Fallon argues that people can benefit from consuming raw milk products and also grains that have been fermented, such as those found in sourdough bread. Fermenting neutralizes grains’ phytic acid, increases vitamin content, and partially breaks down tannins, complex sugars and other hard-to-digest substances. Fallon also recommends older grain varieties, such as rye and wild rice.
One thing all parties can agree on: Refined grains increase the glycemic load, which is closely related to heart disease and diabetes, among other ailments. Plus, modern wheat has atrociously high levels of gluten, which has been blamed for the increasing prevalence of celiac disease and other intestinal problems.
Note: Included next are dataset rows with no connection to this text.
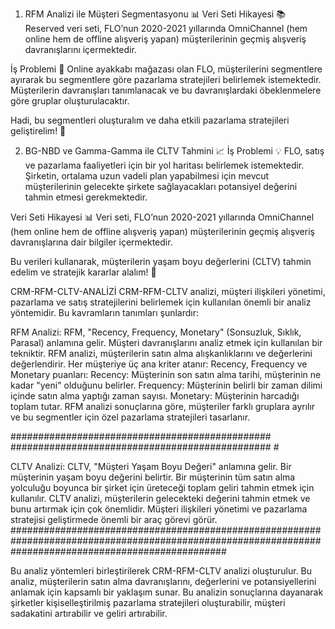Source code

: 
1. RFM Analizi ile Müşteri Segmentasyonu 📊
Veri Seti Hikayesi 📚
Reserved veri seti, FLO’nun 2020-2021 yıllarında OmniChannel (hem online hem de offline alışveriş yapan) müşterilerinin geçmiş alışveriş davranışlarını içermektedir.

İş Problemi 💼
Online ayakkabı mağazası olan FLO, müşterilerini segmentlere ayırarak bu segmentlere göre pazarlama stratejileri belirlemek istemektedir. Müşterilerin davranışları tanımlanacak ve bu davranışlardaki öbeklenmelere göre gruplar oluşturulacaktır.

Hadi, bu segmentleri oluşturalım ve daha etkili pazarlama stratejileri geliştirelim! 🚀

2. BG-NBD ve Gamma-Gamma ile CLTV Tahmini 📈
İş Problemi 💡
FLO, satış ve pazarlama faaliyetleri için bir yol haritası belirlemek istemektedir. Şirketin, ortalama uzun vadeli plan yapabilmesi için mevcut müşterilerinin gelecekte şirkete sağlayacakları potansiyel değerini tahmin etmesi gerekmektedir.

Veri Seti Hikayesi 📊
Veri seti, FLO’nun 2020-2021 yıllarında OmniChannel (hem online hem de offline alışveriş yapan) müşterilerinin geçmiş alışveriş davranışlarına dair bilgiler içermektedir.

Bu verileri kullanarak, müşterilerin yaşam boyu değerlerini (CLTV) tahmin edelim ve stratejik kararlar alalım! 🚀

CRM-RFM-CLTV-ANALİZİ
CRM-RFM-CLTV analizi, müşteri ilişkileri yönetimi, pazarlama ve satış stratejilerini belirlemek için kullanılan önemli bir analiz yöntemidir. Bu kavramların tanımları şunlardır:

RFM Analizi:
RFM, "Recency, Frequency, Monetary" (Sonsuzluk, Sıklık, Parasal) anlamına gelir. Müşteri davranışlarını analiz etmek için kullanılan bir tekniktir. RFM analizi, müşterilerin satın alma alışkanlıklarını ve değerlerini değerlendirir. Her müşteriye üç ana kriter atanır: Recency, Frequency ve Monetary puanları: Recency: Müşterinin son satın alma tarihi, müşterinin ne kadar "yeni" olduğunu belirler. Frequency: Müşterinin belirli bir zaman dilimi içinde satın alma yaptığı zaman sayısı. Monetary: Müşterinin harcadığı toplam tutar. RFM analizi sonuçlarına göre, müşteriler farklı gruplara ayrılır ve bu segmentler için özel pazarlama stratejileri tasarlanır.

############################################### ############################################### #

CLTV Analizi:
CLTV, "Müşteri Yaşam Boyu Değeri" anlamına gelir. Bir müşterinin yaşam boyu değerini belirtir. Bir müşterinin tüm satın alma yolculuğu boyunca bir şirket için üreteceği toplam geliri tahmin etmek için kullanılır. CLTV analizi, müşterilerin gelecekteki değerini tahmin etmek ve bunu artırmak için çok önemlidir. Müşteri ilişkileri yönetimi ve pazarlama stratejisi geliştirmede önemli bir araç görevi görür. #######################################################################################################################################################

Bu analiz yöntemleri birleştirilerek CRM-RFM-CLTV analizi oluşturulur. Bu analiz, müşterilerin satın alma davranışlarını, değerlerini ve potansiyellerini anlamak için kapsamlı bir yaklaşım sunar. Bu analizin sonuçlarına dayanarak şirketler kişiselleştirilmiş pazarlama stratejileri oluşturabilir, müşteri sadakatini artırabilir ve geliri artırabilir.
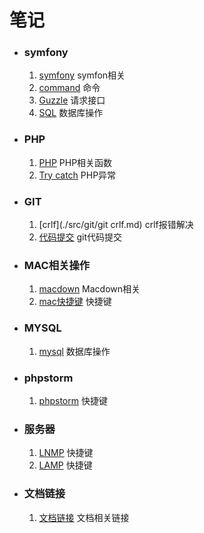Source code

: 
# 笔记

- ### symfony
	1. [symfony](./src/symfony/symfony.md) symfon相关
	2. [command](./src/symfony/command.md) 命令
	3. [Guzzle](./src/symfony/symfony.md) 请求接口
	4. [SQL](./src/symfony/SQL.md) 数据库操作

- ### PHP

	1. [PHP](./src/PHP/PHP.md) PHP相关函数
	2. [Try catch](./src/PHP/try_catch.md) PHP异常

- ### GIT

	1. [crlf](./src/git/git crlf.md) crlf报错解决
	2. [代码提交](./src/git/git_base.md) git代码提交

- ### MAC相关操作

	1. [macdown](./src/Markdown-Syntax-CN-master/syntax.md) Macdown相关
	2. [mac快捷键](./src/mac/mac_instruct.md) 快捷键

- ### MYSQL

	1. [mysql](./src/mysql/mysql.md) 数据库操作

- ### phpstorm

	1. [phpstorm](./src/phpstrom/phpstorm.md) 快捷键

- ### 服务器

	1. [LNMP](./src/service/mac_install_apache_php.md) 快捷键
	2. [LAMP](./src/service/mac_install_nginx_php.md) 快捷键

- ### 文档链接
	1. [文档链接](./src/studyUrl.md) 文档相关链接












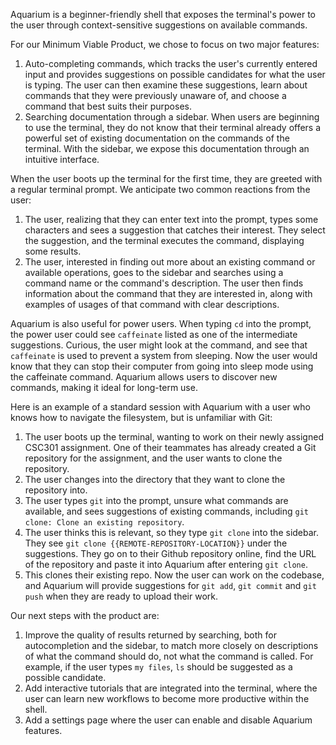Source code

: Aquarium is a beginner-friendly shell that exposes the terminal's power to the user through context-sensitive suggestions on available commands.

For our Minimum Viable Product, we chose to focus on two major features:

1. Auto-completing commands, which tracks the user's currently entered input and provides suggestions on possible candidates for what the user is typing. The user can then examine these suggestions, learn about commands that they were previously unaware of, and choose a command that best suits their purposes.
2. Searching documentation through a sidebar. When users are beginning to use the terminal, they do not know that their terminal already offers a powerful set of existing documentation on the commands of the terminal. With the sidebar, we expose this documentation through an intuitive interface.

When the user boots up the terminal for the first time, they are greeted with a regular terminal prompt. We anticipate two common reactions from the user:

1. The user, realizing that they can enter text into the prompt, types some characters and sees a suggestion that catches their interest. They select the suggestion, and the terminal executes the command, displaying some results.
2. The user, interested in finding out more about an existing command or available operations, goes to the sidebar and searches using a command name or the command's description. The user then finds information about the command that they are interested in, along with examples of usages of that command with clear descriptions.

Aquarium is also useful for power users. When typing `cd` into the prompt, the power user could see `caffeinate` listed as one of the intermediate suggestions. Curious, the user might look at the command, and see that `caffeinate` is used to prevent a system from sleeping. Now the user would know that they can stop their computer from going into sleep mode using the caffeinate command. Aquarium allows users to discover new commands, making it ideal for long-term use.

Here is an example of a standard session with Aquarium with a user who knows how to navigate the filesystem, but is unfamiliar with Git:

1. The user boots up the terminal, wanting to work on their newly assigned CSC301 assignment. One of their teammates has already created a Git repository for the assignment, and the user wants to clone the repository.
2. The user changes into the directory that they want to clone the repository into.
3. The user types `git` into the prompt, unsure what commands are available, and sees suggestions of existing commands, including `git clone: Clone an existing repository`.
4. The user thinks this is relevant, so they type `git clone` into the sidebar. They see `git clone {{REMOTE-REPOSITORY-LOCATION}}` under the suggestions. They go on to their Github repository online, find the URL of the repository and paste it into Aquarium after entering `git clone`.
5. This clones their existing repo. Now the user can work on the codebase, and Aquarium will provide suggestions for `git add`, `git commit` and `git push` when they are ready to upload their work.

Our next steps with the product are:

1. Improve the quality of results returned by searching, both for autocompletion and the sidebar, to match more closely on descriptions of what the command should do, not what the command is called. For example, if the user types `my files`, `ls` should be suggested as a possible candidate.
2. Add interactive tutorials that are integrated into the terminal, where the user can learn new workflows to become more productive within the shell.
3. Add a settings page where the user can enable and disable Aquarium features.

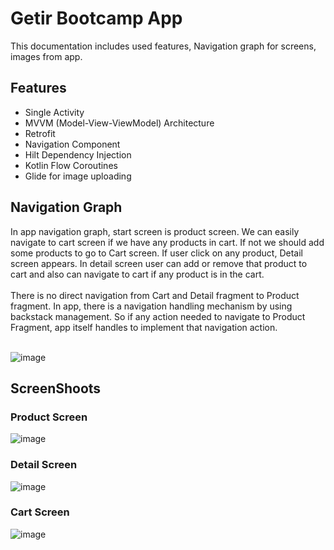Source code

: # Getir Bootcamp App
This documentation includes used features, Navigation graph for screens, images from app.

## Features

- Single Activity 
- MVVM (Model-View-ViewModel) Architecture
- Retrofit
- Navigation Component
- Hilt Dependency Injection
- Kotlin Flow Coroutines
- Glide for image uploading

## Navigation Graph
In app navigation graph, start screen is product screen. We can easily navigate to cart screen if we have any products in cart. If not we should add some products to go to Cart screen. If user click on any product, Detail screen appears. In detail screen user can add or remove that product to cart and also can navigate to cart if any product is in the cart.\
\
There is no direct navigation from Cart and Detail fragment to Product fragment. In app, there is a navigation handling mechanism by using backstack management. So if any action needed to navigate to Product Fragment, app itself handles to implement that navigation action.

\
![image](https://github.com/sengule/Chat-App-kotlin/assets/93080523/ecdb0038-1c7f-44a4-ac58-44efa8891907)

## ScreenShoots

### Product Screen
![image](https://github.com/sengule/Chat-App-kotlin/assets/93080523/fafc055c-9ebc-4df8-82ce-5bef69a36dff)

### Detail Screen
![image](https://github.com/sengule/Chat-App-kotlin/assets/93080523/896dbfd9-df78-4514-88b4-89b4567a8fc8)

### Cart Screen
![image](https://github.com/sengule/Chat-App-kotlin/assets/93080523/f53c4f6d-fd65-4e20-a663-7fa3ea30f05b)
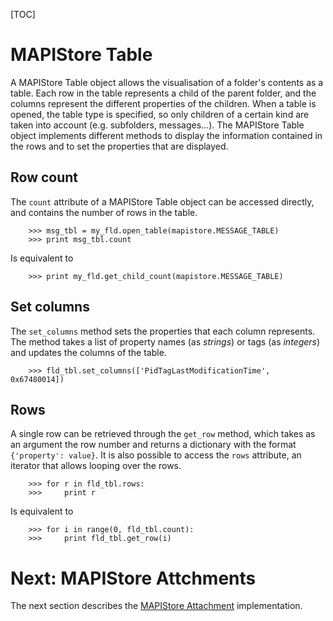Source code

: [TOC]

# MAPIStore Table #

A MAPIStore Table object allows the visualisation of a folder's contents as a
table. Each row in the table represents a child of the parent folder, and the
columns represent the different properties of the children. When a table is
opened, the table type is specified, so only children of a certain kind are
taken into account (e.g. subfolders, messages...).
The MAPIStore Table object implements different methods to display the
information contained in the rows and to set the properties that are displayed.

## Row count ##

The `count` attribute of a MAPIStore Table object can be accessed directly, and
contains the number of rows in the table.

        >>> msg_tbl = my_fld.open_table(mapistore.MESSAGE_TABLE)
        >>> print msg_tbl.count

Is equivalent to

        >>> print my_fld.get_child_count(mapistore.MESSAGE_TABLE)

## Set columns ##

The `set_columns` method sets the properties that each column represents. The
method takes a list of property names (as *strings*) or tags (as *integers*)
and updates the columns of the table.

        >>> fld_tbl.set_columns(['PidTagLastModificationTime', 0x67480014])

## Rows ##

A single row can be retrieved through the `get_row` method, which takes as an
argument the row number and returns a dictionary with the format `{'property':
value}`. It is also possible to access the `rows` attribute, an iterator that 
allows looping over the rows.

        >>> for r in fld_tbl.rows:
        >>>     print r

Is equivalent to

        >>> for i in range(0, fld_tbl.count):
        >>>     print fld_tbl.get_row(i)

# Next: MAPIStore Attchments #

The next section describes the [MAPIStore Attachment](mapistoreatt.html)
implementation.
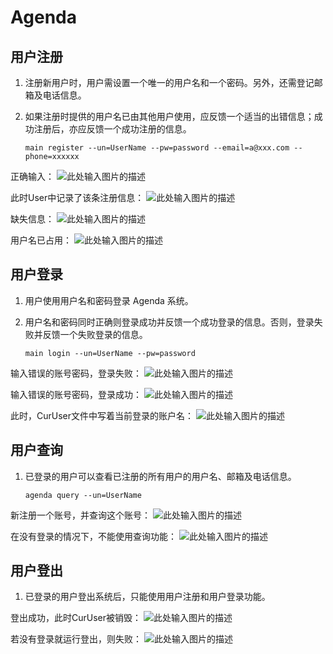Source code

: # Agenda

## 用户注册

 1. 注册新用户时，用户需设置一个唯一的用户名和一个密码。另外，还需登记邮箱及电话信息。
 2. 如果注册时提供的用户名已由其他用户使用，应反馈一个适当的出错信息；成功注册后，亦应反馈一个成功注册的信息。


    `main register --un=UserName --pw=password --email=a@xxx.com --phone=xxxxxx`


正确输入：
![此处输入图片的描述][1]

此时User中记录了该条注册信息：
![此处输入图片的描述][2]

缺失信息：
![此处输入图片的描述][3]

用户名已占用：
![此处输入图片的描述][4]

## 用户登录

 1. 用户使用用户名和密码登录 Agenda 系统。
 2. 用户名和密码同时正确则登录成功并反馈一个成功登录的信息。否则，登录失败并反馈一个失败登录的信息。

    `main login --un=UserName --pw=password`

输入错误的账号密码，登录失败：
![此处输入图片的描述][5]

输入错误的账号密码，登录成功：
![此处输入图片的描述][6]

此时，CurUser文件中写着当前登录的账户名：
![此处输入图片的描述][7]

## 用户查询

 1. 已登录的用户可以查看已注册的所有用户的用户名、邮箱及电话信息。

    `agenda query --un=UserName`

新注册一个账号，并查询这个账号：
![此处输入图片的描述][8]

在没有登录的情况下，不能使用查询功能：
![此处输入图片的描述][9]

## 用户登出

 1. 已登录的用户登出系统后，只能使用用户注册和用户登录功能。

登出成功，此时CurUser被销毁：
![此处输入图片的描述][10]

若没有登录就运行登出，则失败：
![此处输入图片的描述][11]


  [1]: https://s1.ax2x.com/2017/10/31/BCH5S.png
  [2]: https://s1.ax2x.com/2017/10/31/BCVQu.png
  [3]: https://s1.ax2x.com/2017/10/31/BCXUH.png
  [4]: https://s1.ax2x.com/2017/10/31/BCmgN.png
  [5]: https://s1.ax2x.com/2017/10/31/BCYc9.png
  [6]: https://s1.ax2x.com/2017/10/31/BC0fA.png
  [7]: https://s1.ax2x.com/2017/10/31/BCjIe.png
  [8]: https://s1.ax2x.com/2017/10/31/BCWXO.png
  [9]: https://s1.ax2x.com/2017/10/31/BCM9d.png
  [10]: https://s1.ax2x.com/2017/10/31/BCOOR.png
  [11]: https://s1.ax2x.com/2017/10/31/BCbUr.png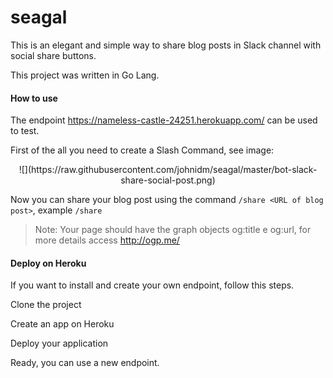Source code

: # seagal

This is an elegant and simple way to share blog posts in Slack channel with social share buttons.
 
This project was written in Go Lang.
 
#### How to use
 
The endpoint https://nameless-castle-24251.herokuapp.com/ can be used to test.
 
First of the all you need to create a Slash Command, see image:

<center>![](https://raw.githubusercontent.com/johnidm/seagal/master/bot-slack-share-social-post.png)</center>


Now you can share your blog post using the command `/share <URL of blog post>`, example `/share `
 
> Note: Your page should have the graph objects og:title e og:url, for more details access  http://ogp.me/
 
#### Deploy on Heroku 

If you want to install and create your own endpoint, follow this steps.
 
Clone the project
 
Create an app on Heroku 

Deploy your application
 
Ready, you can use a new endpoint.
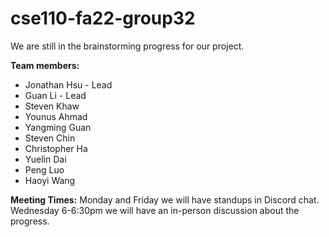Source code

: # cse110-fa22-group32

We are still in the brainstorming progress for our project.

**Team members:**
- Jonathan Hsu - Lead
- Guan Li - Lead
- Steven Khaw
- Younus Ahmad
- Yangming Guan
- Steven Chin
- Christopher Ha 
- Yuelin Dai
- Peng Luo
- Haoyi Wang

**Meeting Times:**
Monday and Friday we will have standups in Discord chat.
Wednesday 6-6:30pm we will have an in-person discussion about the progress.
Clear advice is even harder to find when you’re searching for healthy alternatives to nutrient-dense wild plants. Research comparing modern cultivars with organic produce and heirloom varietals is not yet conclusive – at least not in a useful way. “You would have to go cultivar by cultivar through all the scientific data to find out which one is the best,” says Robinson. In the meantime, she suggests, shop for organic or locally grown heirloom varieties of fruits and vegetables that are darker in color (these are believed to be closer to their wild plant forebears).
Experts point out that – just as with feedlot cows and factory-farmed grains – commercial produce is generally more about profit than taste or nutrition. Common supermarket varieties of fruits and vegetables are popular with conventional food growers and distributors because they mature quickly, harvest easily and travel well under mass-market conditions, and not because they are particularly delicious or nutritious. Wild foods, on the other hand, tend to be delicate. But they deliver practical nutritional benefits as well as sensory and spiritual gifts.
“When you talk about wild foods, you can’t just talk about fatty acids and carbs and vitamins,” notes Marc David, nutritionist and author of The Slow Down Diet (Healing Arts Press, 2005). “Wild foods are special because they have a power, a potency, a personality, a soul.”